Text section>
--- START ---
Vasodilatory responses to reactive hyperemia and sublingual nitroglycerin were evaluated in normotensive control subjects and essential hypertensive patients. The study began at 8:30 AM. Subjects fasted the previous night for at least 12 hours and were kept in a supine position in a quiet, dark, air-conditioned room (constant temperature, 22°C to 25°C) throughout the study. After subjects rested for 30 minutes in the supine position, their basal FBF was measured as described below. Then, the effects of reactive hyperemia and sublingual nitroglycerin on FBF were measured. To obtain flow-mediated vasodilation, FBF was occluded by inflating a cuff over the left upper arm to a pressure of 280 mm Hg for 5 minutes. After release of ischemic cuff occlusion, FBF was measured for 3 minutes. A nitroglycerin tablet (0.3 mg, Nihonkayaku Co) was administered sublingually, and again FBF was measured for 3 minutes. These studies were carried out in random order, proceeding after FBF had returned to baseline; because in a preliminary study FBF returned to baseline within 10 minutes after release of cuff occlusion or the sublingual administration of nitroglycerin, the response to reactive hyperemia or sublingual nitroglycerin was followed by a 15-minute recovery period. Baseline fasting serum concentrations of total cholesterol, HDL cholesterol, TG, creatinine, insulin, glucose, electrolytes, plasma renin activity, and norepinephrine concentration were obtained after a 30-minute rest period.

Measurement of Forearm Blood Flow
FBF was measured by using a mercury-filled Silastic strain-gauge plethysmograph (EC-5R, D.E. Hokanson, Inc) as previously described.3 4 Briefly, the strain gauge was secured to the upper part of the left arm, connected to the plethysmography device, and supported above the level of the right atrium. One minute before each measurement and throughout measurement of FBF, a wrist cuff was inflated to a pressure of 50 mm Hg greater than the systolic blood pressure to exclude the hand circulation from the measurements. The upper arm cuff was inflated to 40 mm Hg for 7 seconds in each 15-second cycle to occlude venous outflow from the arm, using a rapid cuff inflator (EC-20, D.E. Hokanson, Inc). The FBF output signal was transmitted to a recorder (U-228, Advance Co). FBF was expressed as milliliters per minute per 100 mL of forearm tissue volume. Four plethysmographic measurements were averaged to obtain FBF at baseline and during reactive hyperemia and administration of sublingual nitroglycerin.

Study Protocol 2. Effect of Aerobic Exercise on Endothelial Function in Patients With Essential Hypertension
Among 27 patients, 20 (14 men and 6 women; mean age 53±10 years) were randomized to regular aerobic exercise. A 4-week run-in period was followed by a 12-week physical exercise period. The other 7 patients (6 men and 1 woman; mean age 51±8 years) continued 12 weeks of follow-up with no lifestyle modification.

During the run-in period, blood pressures were stable. Vasodilatory responses to reactive hyperemia and sublingual nitroglycerin were evaluated in a protocol identical to the study protocol 1 at the beginning and end of the 12-week follow-up period.
--- END ---
Saved entries>
--- START ---
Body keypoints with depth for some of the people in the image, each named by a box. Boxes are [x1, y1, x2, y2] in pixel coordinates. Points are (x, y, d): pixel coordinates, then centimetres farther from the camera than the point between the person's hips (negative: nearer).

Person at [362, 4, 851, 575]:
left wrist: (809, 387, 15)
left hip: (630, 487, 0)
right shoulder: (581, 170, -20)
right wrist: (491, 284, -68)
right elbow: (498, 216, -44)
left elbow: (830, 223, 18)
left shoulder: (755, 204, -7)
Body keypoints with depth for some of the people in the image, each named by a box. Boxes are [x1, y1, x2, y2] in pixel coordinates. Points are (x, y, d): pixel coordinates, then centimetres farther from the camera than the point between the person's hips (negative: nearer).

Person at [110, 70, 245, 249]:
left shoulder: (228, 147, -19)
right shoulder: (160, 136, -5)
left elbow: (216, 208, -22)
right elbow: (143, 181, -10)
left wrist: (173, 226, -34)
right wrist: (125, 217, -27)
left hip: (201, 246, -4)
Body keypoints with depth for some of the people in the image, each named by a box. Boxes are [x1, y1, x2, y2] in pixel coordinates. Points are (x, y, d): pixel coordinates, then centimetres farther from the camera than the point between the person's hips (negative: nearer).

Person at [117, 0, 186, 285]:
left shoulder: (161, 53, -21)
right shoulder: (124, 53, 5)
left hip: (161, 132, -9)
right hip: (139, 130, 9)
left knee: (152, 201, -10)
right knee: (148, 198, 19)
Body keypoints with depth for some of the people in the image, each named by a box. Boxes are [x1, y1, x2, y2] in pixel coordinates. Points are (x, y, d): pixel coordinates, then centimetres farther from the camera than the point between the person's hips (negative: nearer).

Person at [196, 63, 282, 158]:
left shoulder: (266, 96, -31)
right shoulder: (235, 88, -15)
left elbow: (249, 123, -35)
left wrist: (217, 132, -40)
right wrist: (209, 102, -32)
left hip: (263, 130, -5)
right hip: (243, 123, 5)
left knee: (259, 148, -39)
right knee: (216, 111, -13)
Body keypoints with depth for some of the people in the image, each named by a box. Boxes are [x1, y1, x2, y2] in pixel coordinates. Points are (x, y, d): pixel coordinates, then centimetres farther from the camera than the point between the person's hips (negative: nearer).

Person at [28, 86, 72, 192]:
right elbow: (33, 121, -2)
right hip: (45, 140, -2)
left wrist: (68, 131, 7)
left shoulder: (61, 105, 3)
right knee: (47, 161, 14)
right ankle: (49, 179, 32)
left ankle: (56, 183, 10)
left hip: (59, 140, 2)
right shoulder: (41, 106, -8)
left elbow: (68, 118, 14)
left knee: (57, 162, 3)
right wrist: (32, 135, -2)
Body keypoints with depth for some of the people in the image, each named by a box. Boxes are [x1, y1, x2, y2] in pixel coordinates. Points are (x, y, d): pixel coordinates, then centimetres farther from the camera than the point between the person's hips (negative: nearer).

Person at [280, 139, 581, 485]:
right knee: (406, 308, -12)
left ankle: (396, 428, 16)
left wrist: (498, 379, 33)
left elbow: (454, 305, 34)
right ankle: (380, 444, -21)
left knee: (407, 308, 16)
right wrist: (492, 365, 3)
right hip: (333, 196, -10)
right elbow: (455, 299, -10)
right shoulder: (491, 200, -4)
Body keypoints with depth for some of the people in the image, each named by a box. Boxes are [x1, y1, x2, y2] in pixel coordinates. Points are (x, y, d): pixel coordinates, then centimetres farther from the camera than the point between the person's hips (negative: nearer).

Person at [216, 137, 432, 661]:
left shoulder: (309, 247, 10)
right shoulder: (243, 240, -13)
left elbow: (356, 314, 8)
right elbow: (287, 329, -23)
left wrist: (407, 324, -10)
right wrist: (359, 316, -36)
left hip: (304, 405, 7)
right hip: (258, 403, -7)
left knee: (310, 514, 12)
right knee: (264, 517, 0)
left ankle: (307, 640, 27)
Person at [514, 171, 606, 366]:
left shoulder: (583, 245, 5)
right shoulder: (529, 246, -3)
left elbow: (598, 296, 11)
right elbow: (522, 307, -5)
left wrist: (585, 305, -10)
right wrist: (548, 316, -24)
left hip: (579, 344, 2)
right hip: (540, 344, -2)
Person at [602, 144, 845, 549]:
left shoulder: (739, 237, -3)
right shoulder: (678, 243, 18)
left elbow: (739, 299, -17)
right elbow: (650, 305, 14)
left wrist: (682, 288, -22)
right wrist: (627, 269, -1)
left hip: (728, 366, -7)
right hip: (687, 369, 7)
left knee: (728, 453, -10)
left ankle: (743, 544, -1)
--- END ---
Set of tasks>
A: Could you return the passage from the forearm blood flow text starting at "Study Protocol 2." and ending at "12-week follow-up period.", word for word?
B: What comes next in the text on exercise and endothelial function in hypertensive patients? Write a continuation from where it stops.

Answer section>
A:
Study Protocol 2. Effect of Aerobic Exercise on Endothelial Function in Patients With Essential Hypertension
Among 27 patients, 20 (14 men and 6 women; mean age 53±10 years) were randomized to regular aerobic exercise. A 4-week run-in period was followed by a 12-week physical exercise period. The other 7 patients (6 men and 1 woman; mean age 51±8 years) continued 12 weeks of follow-up with no lifestyle modification.

During the run-in period, blood pressures were stable. Vasodilatory responses to reactive hyperemia and sublingual nitroglycerin were evaluated in a protocol identical to the study protocol 1 at the beginning and end of the 12-week follow-up period.

B:
To examine the effect of exercise on release of nitric oxide (NO), we measured FBF during reactive hyperemia and sublingual administration of nitroglycerin in the presence of the NO synthase inhibitor NG-monomethyl-L-arginine (L-NMMA; Sigma Chemical Co) in 9 of 20 hypertensive patients randomized to aerobic exercise. The responses of forearm vasculature to reactive hyperemia and sublingual nitroglycerin after the infusion of L-NMMA were evaluated at the beginning and end of the 12-week exercise period. A 23-gauge polyethylene catheter (Hakkow Co) was inserted into the left brachial artery under local anesthesia (1% lidocaine) for infusion of L-NMMA. After the subject maintained the supine position for 30 minutes, we measured basal FBF. Then, the effects of reactive hyperemia and sublingual nitroglycerin on forearm hemodynamics were measured. FBF was measured during the last 2 minutes of the infusion. Each study was initiated after FBF had returned to baseline. After a 15-minute recovery period was completed, L-NMMA was infused intra-arterially at a dose of 8 µmol/min for 5 minutes for basal FBF measurement. We performed reactive hyperemia and sublingual nitroglycerin after initiation of a 5-minute infusion of L-NMMA; FBF was measured during the last 2 minutes of infusion.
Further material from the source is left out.